QUOTED PASSAGE below:

Spelt has recently been marketed as safe for Wheat-allergic or Wheat-intolerant individuals. This claim is anecdotal and not scientifically supported.

Wheat-allergic patients can react as readily to Spelt as they do to Common wheat. Furthermore, Spelt is not suitable for people with coeliac disease.

Allergens

The following allergen has been characterised:

  • Tri s LTP, a 9 kDa lipid transfer protein (6).

Potential cross-reactivity

As Spelt and Common wheat are from the same genus, Triticum, a high percentage of homology between the proteins of Spelt and those of Common wheat is expected. This is supported by laboratory data showing high specificity of real-time Wheat PCR in detecting Spelt and other Triticum species (7). Furthermore, the National Center for Biotechnology Information Entrez data base contains 97 sequences for Spelt proteins, and these sequences are > 95% identical to "Common wheat" protein sequences. In addition, the single sequence for a Spelt protein that is known to be a Wheat allergen, alpha-gliadin (accession ABB17533), is 99% identical to a homologous Wheat protein (accession CAB76957). Therefore, cross-reactivity may be similar to that reported for Wheat. See Wheat f4.

As Spelt contains a lipid transfer protein, cross-reactivity with other plants containing lipid transfer proteins is possible. This is demonstrated by a report of occupational sensitisation to Spelt that was associated with symptoms on ingestion of several lipid transfer protein-containing foods. In particular, the individual was unable to tolerate the cross-reactive foods Peach and Apricot (6).

Clinical Experience

IgE-mediated reactions

Unexpectedly, allergic reactions to Spelt have not been commonly reported. This may be a result of Spelt products not being commonly available. Reported adverse reactions are expected to increase as Spelt and Spelt products become increasingly more accessible. Adverse reactions may be similar to those reported to Wheat. See Wheat f4.

A case report describes an individual with a demonstrated allergy to Common Wheat who had several similar anaphylactic reactions after consuming Spelt (8).

Occupational dermatitis was reported in a 25-year-old woman, following exposure to large amounts of Spelt in her occupational setting. This was followed by generalised reactions to other foods. Within few months after avoiding Spelt and changing her occupation, her food symptoms and sensitisation disappeared, and the patient could reintroduce into the diet all foods that she previously did not tolerate, except for Peach and Apricot. A lipid transfer protein in Spelt was identified as the dominant allergen and responsible for the cross-reactivity (6,9).

End of QUOTED PASSAGE.
GIVEN ENTRIES below:

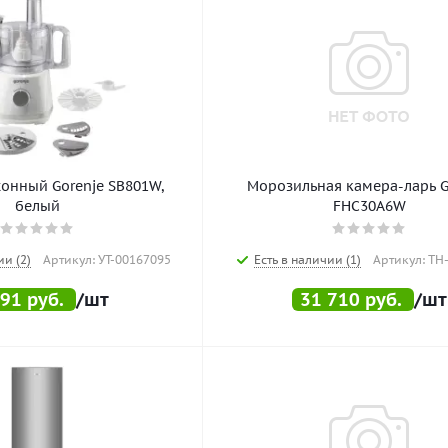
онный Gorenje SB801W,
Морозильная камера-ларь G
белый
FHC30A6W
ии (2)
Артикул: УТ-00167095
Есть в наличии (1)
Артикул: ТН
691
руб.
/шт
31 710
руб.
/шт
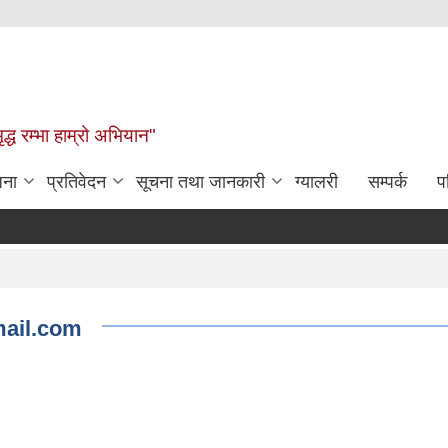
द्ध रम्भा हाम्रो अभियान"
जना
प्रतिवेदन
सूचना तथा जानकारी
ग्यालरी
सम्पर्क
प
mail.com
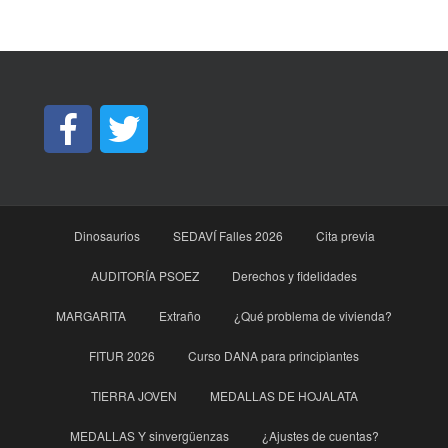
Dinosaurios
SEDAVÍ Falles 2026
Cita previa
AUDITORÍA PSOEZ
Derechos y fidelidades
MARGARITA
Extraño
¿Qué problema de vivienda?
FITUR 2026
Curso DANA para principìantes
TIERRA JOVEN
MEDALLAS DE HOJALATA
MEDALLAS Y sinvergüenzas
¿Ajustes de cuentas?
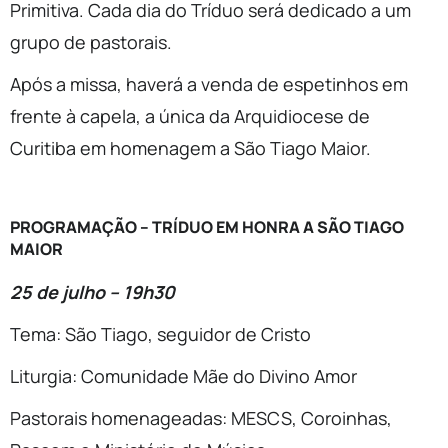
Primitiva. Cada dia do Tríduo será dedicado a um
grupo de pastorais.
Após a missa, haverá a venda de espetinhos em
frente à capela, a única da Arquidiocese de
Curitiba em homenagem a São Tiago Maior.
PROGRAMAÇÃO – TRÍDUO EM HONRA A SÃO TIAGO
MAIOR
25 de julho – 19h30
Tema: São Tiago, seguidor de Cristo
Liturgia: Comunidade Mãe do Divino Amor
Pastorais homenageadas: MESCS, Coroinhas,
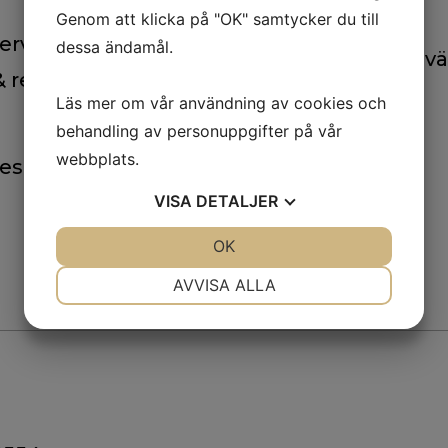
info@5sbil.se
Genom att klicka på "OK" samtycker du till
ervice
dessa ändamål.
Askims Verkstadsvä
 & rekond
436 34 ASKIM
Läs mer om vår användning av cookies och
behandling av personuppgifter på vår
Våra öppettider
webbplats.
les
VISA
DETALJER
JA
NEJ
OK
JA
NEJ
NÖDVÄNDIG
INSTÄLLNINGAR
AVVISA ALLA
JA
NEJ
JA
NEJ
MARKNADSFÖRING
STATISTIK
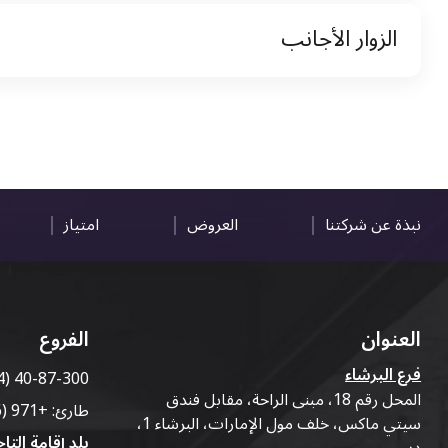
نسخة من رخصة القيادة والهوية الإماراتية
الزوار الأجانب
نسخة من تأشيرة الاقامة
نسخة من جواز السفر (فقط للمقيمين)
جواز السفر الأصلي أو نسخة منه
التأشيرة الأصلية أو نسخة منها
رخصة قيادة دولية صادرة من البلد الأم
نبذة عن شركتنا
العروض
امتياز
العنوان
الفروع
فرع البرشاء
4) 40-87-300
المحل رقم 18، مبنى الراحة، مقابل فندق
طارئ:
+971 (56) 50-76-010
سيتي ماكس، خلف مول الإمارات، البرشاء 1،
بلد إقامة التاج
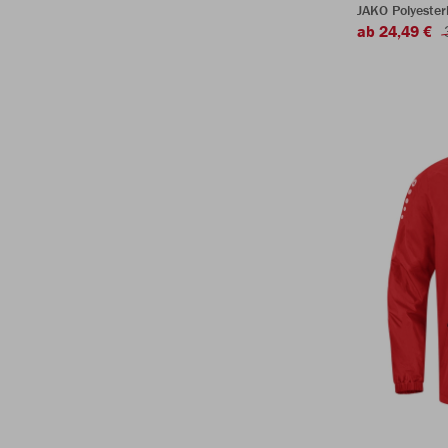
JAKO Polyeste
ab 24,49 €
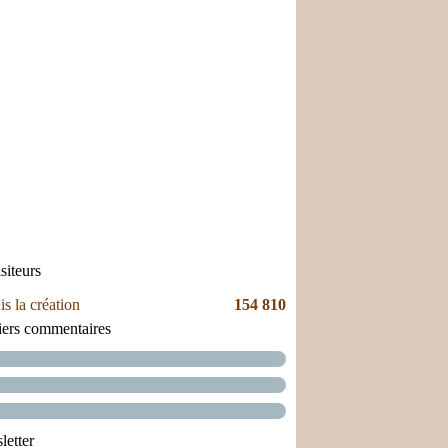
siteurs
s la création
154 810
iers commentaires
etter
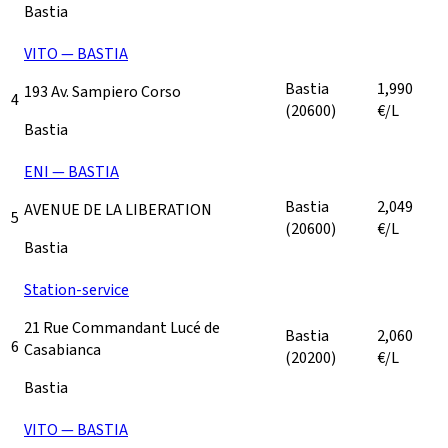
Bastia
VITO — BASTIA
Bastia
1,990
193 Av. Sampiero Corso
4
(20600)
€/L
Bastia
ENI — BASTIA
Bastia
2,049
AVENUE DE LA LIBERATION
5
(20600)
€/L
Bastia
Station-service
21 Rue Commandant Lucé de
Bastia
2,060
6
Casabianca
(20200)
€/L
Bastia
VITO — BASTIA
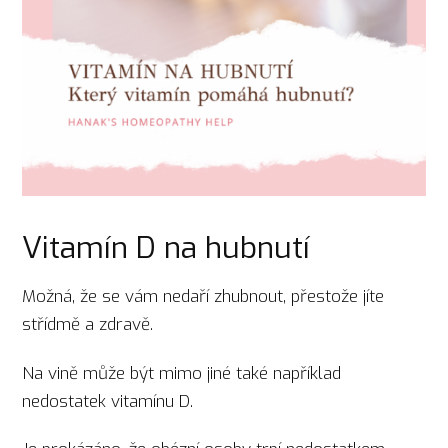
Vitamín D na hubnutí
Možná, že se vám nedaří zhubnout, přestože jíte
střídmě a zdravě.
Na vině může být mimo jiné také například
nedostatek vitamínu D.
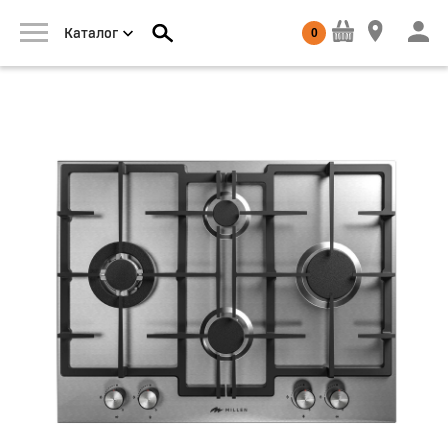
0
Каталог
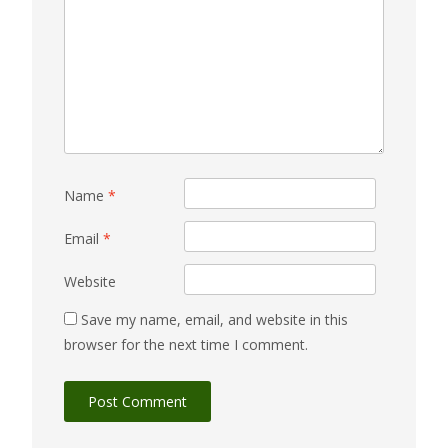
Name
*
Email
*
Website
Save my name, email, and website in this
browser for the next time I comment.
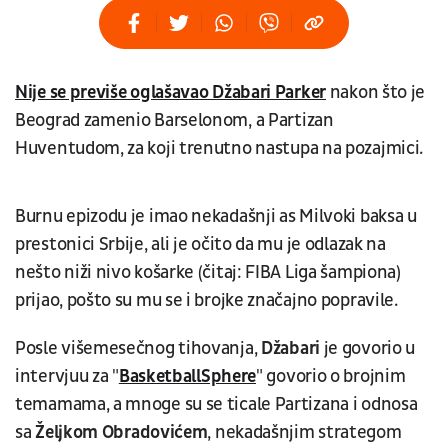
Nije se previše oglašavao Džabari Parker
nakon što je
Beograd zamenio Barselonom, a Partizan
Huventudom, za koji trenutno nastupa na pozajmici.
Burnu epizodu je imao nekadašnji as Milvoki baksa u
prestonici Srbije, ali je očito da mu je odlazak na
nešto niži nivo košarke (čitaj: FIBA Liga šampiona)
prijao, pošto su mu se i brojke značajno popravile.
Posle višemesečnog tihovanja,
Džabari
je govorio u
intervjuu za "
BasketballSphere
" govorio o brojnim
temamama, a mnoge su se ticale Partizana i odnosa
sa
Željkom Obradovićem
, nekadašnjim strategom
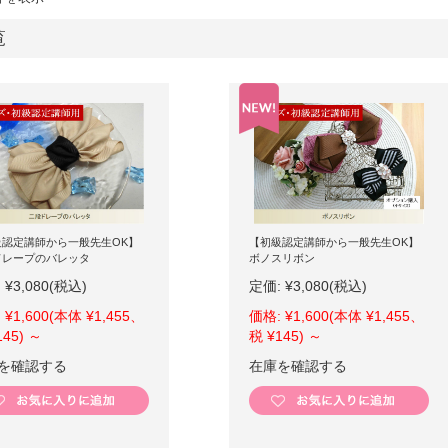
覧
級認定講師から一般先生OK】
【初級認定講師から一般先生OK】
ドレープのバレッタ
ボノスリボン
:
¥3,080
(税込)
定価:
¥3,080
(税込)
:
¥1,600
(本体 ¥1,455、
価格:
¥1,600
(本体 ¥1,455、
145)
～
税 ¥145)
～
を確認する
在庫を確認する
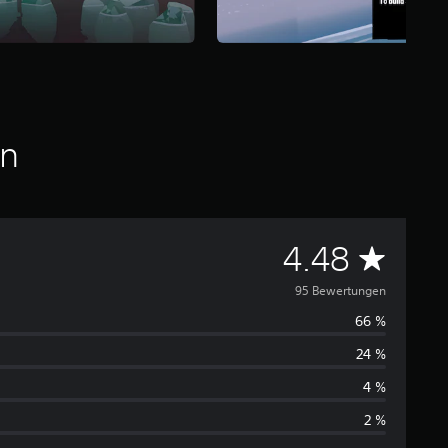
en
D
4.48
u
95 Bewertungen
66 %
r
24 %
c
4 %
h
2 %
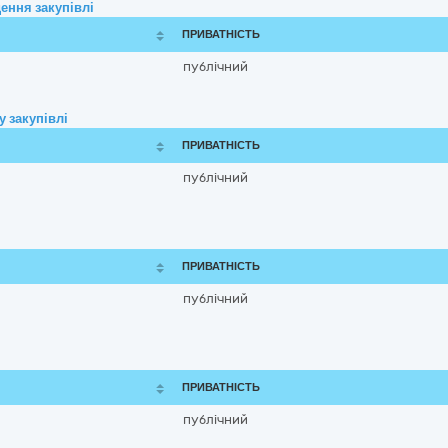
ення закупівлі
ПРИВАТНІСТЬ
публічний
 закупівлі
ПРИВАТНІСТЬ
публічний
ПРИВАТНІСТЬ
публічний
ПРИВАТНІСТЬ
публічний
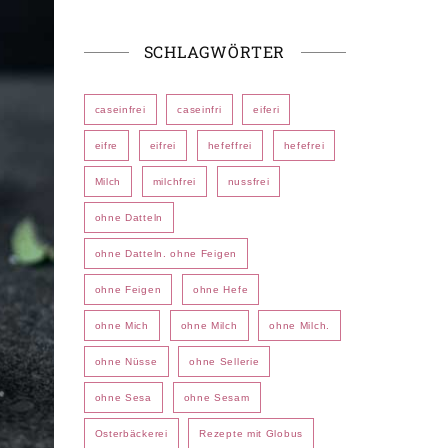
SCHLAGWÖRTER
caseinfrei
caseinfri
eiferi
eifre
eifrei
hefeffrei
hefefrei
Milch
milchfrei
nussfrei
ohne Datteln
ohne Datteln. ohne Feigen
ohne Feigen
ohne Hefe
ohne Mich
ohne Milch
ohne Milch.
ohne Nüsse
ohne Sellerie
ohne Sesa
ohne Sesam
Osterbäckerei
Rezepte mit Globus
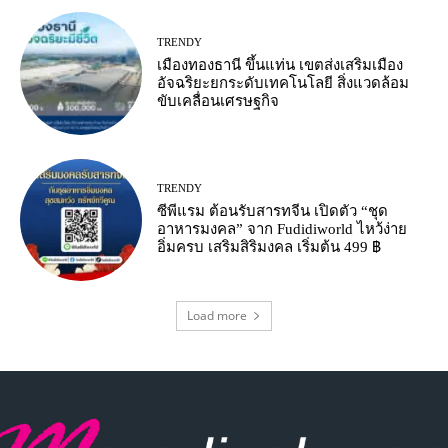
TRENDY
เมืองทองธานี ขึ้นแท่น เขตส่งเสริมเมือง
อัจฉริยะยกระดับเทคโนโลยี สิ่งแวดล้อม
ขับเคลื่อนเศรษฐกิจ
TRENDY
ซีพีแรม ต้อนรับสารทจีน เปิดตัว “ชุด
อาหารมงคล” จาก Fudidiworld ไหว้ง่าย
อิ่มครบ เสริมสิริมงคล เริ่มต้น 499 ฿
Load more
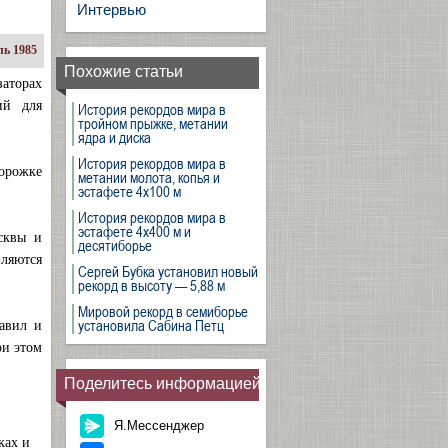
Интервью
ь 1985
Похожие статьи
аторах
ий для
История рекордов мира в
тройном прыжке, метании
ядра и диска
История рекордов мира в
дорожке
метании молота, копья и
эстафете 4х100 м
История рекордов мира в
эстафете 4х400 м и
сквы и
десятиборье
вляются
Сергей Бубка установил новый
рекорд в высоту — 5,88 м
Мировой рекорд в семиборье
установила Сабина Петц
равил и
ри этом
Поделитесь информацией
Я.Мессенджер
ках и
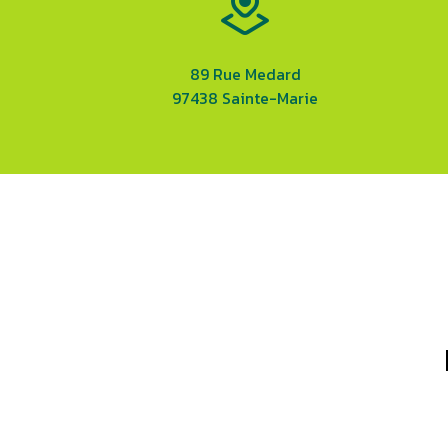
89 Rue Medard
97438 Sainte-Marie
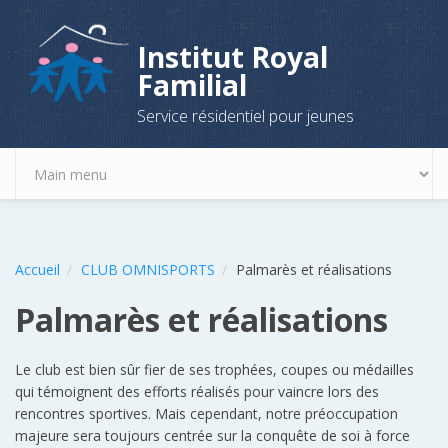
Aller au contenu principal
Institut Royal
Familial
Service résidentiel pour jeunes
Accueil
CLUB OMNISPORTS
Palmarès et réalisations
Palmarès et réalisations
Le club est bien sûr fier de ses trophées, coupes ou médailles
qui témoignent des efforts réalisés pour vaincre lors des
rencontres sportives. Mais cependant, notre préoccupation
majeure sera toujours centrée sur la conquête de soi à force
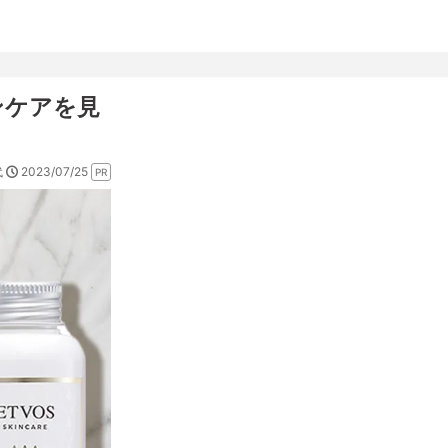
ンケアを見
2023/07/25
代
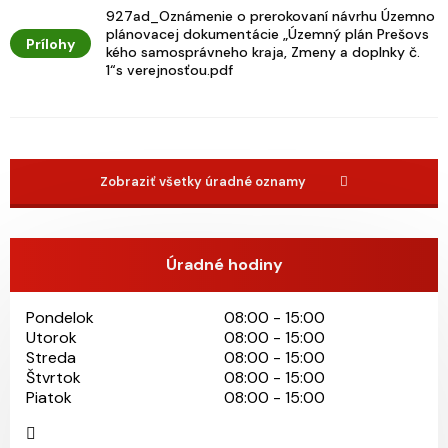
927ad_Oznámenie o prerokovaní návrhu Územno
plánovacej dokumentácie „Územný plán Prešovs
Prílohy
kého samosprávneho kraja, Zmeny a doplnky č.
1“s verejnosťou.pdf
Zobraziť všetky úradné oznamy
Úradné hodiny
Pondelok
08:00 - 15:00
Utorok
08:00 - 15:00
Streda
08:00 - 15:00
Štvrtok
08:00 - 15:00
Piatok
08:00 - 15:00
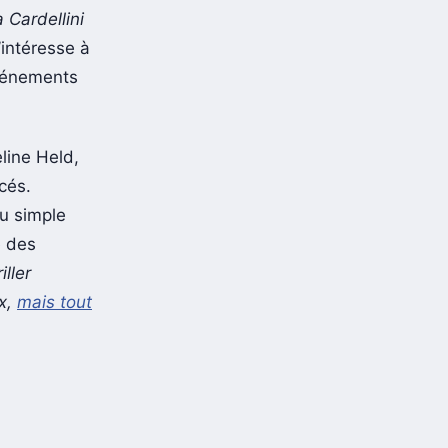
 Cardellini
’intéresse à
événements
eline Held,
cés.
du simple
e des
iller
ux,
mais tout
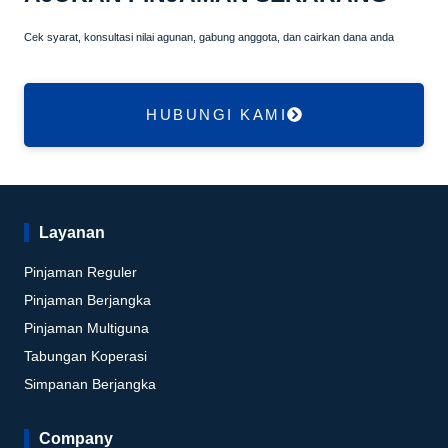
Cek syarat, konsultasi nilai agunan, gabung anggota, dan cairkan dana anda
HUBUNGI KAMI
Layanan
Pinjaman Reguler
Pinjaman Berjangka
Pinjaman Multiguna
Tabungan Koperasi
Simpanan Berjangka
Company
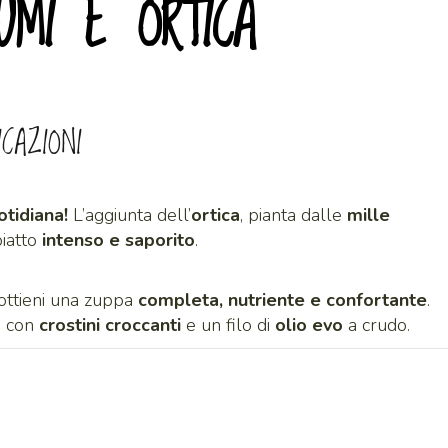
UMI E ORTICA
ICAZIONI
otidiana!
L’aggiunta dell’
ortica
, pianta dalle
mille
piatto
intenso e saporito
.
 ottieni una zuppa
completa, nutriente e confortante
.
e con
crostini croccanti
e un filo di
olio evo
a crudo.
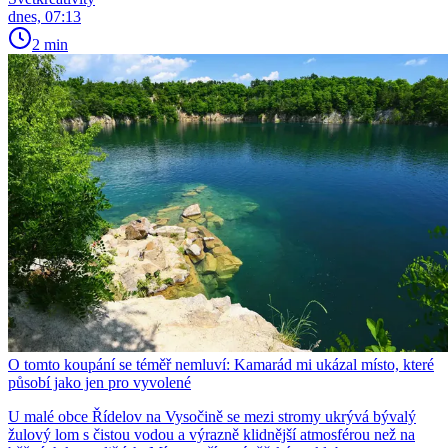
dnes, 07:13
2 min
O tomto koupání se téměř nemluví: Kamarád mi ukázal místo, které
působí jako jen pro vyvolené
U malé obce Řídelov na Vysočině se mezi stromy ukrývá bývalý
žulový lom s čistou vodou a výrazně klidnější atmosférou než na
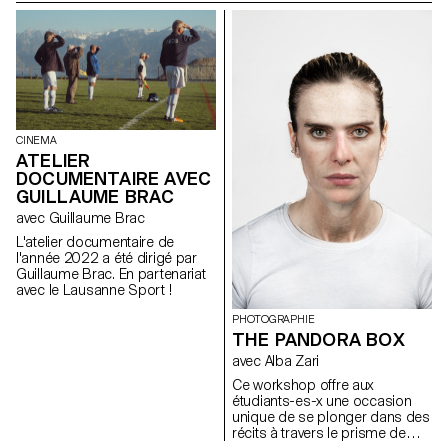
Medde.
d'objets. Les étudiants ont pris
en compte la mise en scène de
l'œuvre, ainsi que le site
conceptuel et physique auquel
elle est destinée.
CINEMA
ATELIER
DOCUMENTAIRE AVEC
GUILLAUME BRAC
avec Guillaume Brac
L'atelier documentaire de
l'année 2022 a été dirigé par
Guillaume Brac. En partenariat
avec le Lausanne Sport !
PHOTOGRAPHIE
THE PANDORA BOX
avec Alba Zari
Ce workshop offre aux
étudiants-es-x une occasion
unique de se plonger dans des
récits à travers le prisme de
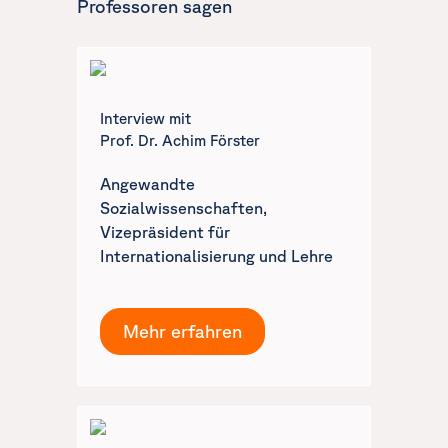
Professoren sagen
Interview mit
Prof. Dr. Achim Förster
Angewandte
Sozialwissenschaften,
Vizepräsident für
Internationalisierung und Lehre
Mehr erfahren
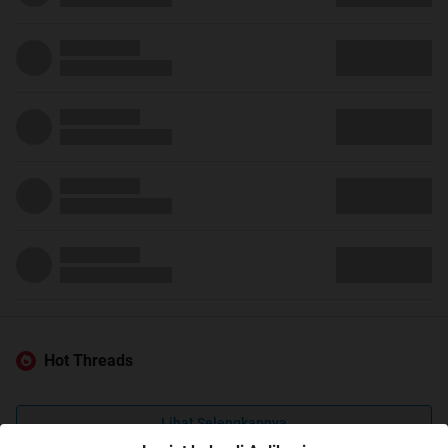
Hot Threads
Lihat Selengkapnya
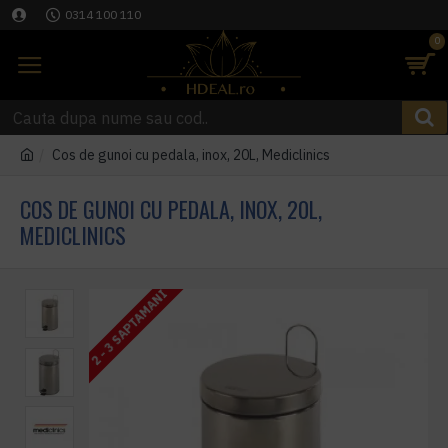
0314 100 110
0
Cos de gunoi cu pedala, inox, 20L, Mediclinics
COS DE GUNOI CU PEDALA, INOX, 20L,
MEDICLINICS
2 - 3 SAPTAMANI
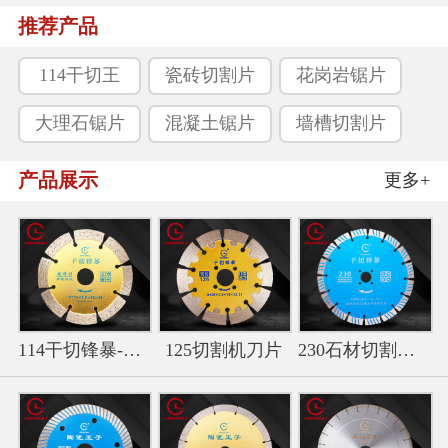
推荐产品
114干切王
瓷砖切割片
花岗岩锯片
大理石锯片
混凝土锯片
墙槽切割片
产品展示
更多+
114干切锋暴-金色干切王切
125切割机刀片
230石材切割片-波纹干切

End of GIVEN ENTRIES.

QUESTIONS TO ANSWER:
1 – In the text on Spelt allergy, what is the molecular weight of the lipid transfer protein Tri s LTP?
2 – Translate this sentence from the text on Spelt allergy into Spanish: "Furthermore, Spelt is not suitable for people with coeliac disease."
3 – Go on with the text on Spelt allergy, starting after its final sentence.

ANSWERS IN ORDER:
1 – 9 kDa

2 – Además, la espelta no es adecuada para las personas con enfermedad celíaca.

3 –
Compiled by Dr Harris Steinman, harris@zingsolutions.com

References

  1. Wikipedia contributors, "Spelt", Wikipedia, The Free Encyclopedia, http://en.wikipedia.org/w/index.php?title=Spelt&oldid=209778316 (accessed May 11, 2008)
  2. Blatter RH, Jacomet S, Schlumbaum A. About the origin of European spelt (Triticum spelta L.): allelic differentiation of the HMW Glutenin B1-1 and A1-2 subunit genes. Theor Appl Genet. 2004 Jan;108(2):360-7
  3. Slageren, M.W. van (1994) Wild wheats: a monograph of Aegilops L. and Amblyopyrum (Jaub. & Spach) Eig (Poaceae). Wageningen Agriculture University Papers 1994-7;82-94
  4. Yunginger JW. Food ingredient labeling: how many ways can wheat be spelt?
    Allergy Proc 1994;15(4):219-20
  5. Dostálek P, Hochel I, Méndez E, Hernando A, Gabrovská D. Immunochemical determination of gluten in malts and beers.
    Food Addit Contam 2006;23(11):1074-8
  6. Pastorello EA, Farioli L, Robino AM, Trambaioli C, Conti A, Pravettoni V. A lipid transfer protein involved in occupational sensitization to spelt. [Letter] J Allergy Clin Immunol 2001;108(1 Pt 1):145-6
  7. Sandberg, M, Lundberg, L, Ferm, M, et al. Real Time PCR for the detection and discrimination of cereal contamination in gluten free foods.
    Eur Food Res Technol 2003;217:344-9
  8. Friedman HM, Tortolani RE, Glick J, Burtis RT. Spelt is wheat.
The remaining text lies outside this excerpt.